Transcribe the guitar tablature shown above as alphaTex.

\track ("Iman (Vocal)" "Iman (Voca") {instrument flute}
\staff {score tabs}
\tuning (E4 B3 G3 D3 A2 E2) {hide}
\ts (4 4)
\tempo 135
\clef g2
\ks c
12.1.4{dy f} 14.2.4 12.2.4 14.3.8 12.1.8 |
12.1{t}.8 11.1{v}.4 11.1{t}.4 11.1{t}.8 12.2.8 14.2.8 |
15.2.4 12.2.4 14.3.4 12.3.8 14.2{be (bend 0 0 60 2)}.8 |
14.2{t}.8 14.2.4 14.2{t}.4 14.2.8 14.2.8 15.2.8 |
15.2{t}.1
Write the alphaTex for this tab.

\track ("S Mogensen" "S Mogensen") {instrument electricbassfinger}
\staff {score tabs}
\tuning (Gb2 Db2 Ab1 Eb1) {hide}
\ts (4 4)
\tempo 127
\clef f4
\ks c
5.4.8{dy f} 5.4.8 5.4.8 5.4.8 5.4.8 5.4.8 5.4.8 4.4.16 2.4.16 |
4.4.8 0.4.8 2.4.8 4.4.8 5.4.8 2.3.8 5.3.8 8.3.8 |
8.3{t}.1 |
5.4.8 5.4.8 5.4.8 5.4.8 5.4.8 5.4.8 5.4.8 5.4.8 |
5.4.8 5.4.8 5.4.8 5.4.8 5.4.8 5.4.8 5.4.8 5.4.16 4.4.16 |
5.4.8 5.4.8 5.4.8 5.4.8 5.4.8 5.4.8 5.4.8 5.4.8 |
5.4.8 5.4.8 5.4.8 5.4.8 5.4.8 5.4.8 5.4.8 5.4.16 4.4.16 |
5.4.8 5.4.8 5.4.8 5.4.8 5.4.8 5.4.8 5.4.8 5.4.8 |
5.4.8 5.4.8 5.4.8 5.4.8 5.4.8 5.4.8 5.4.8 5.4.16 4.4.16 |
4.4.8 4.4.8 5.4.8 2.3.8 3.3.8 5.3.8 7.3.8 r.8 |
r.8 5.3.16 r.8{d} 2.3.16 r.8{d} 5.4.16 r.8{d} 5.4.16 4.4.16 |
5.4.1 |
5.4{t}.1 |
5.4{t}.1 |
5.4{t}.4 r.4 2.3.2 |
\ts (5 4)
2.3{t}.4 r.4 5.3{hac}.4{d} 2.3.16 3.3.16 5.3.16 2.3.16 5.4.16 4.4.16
^^^^^^^^
Problem to solve >> Retype the material above word for word, starting at its first line and ending at the line "Write the alphaTex for this tab.", with that line included.

Task solution >>
Transcribe the guitar tablature shown above as alphaTex.

\track ("Iman (Vocal)" "Iman (Voca") {instrument flute}
\staff {score tabs}
\tuning (E4 B3 G3 D3 A2 E2) {hide}
\ts (4 4)
\tempo 135
\clef g2
\ks c
12.1.4{dy f} 14.2.4 12.2.4 14.3.8 12.1.8 |
12.1{t}.8 11.1{v}.4 11.1{t}.4 11.1{t}.8 12.2.8 14.2.8 |
15.2.4 12.2.4 14.3.4 12.3.8 14.2{be (bend 0 0 60 2)}.8 |
14.2{t}.8 14.2.4 14.2{t}.4 14.2.8 14.2.8 15.2.8 |
15.2{t}.1
Write the alphaTex for this tab.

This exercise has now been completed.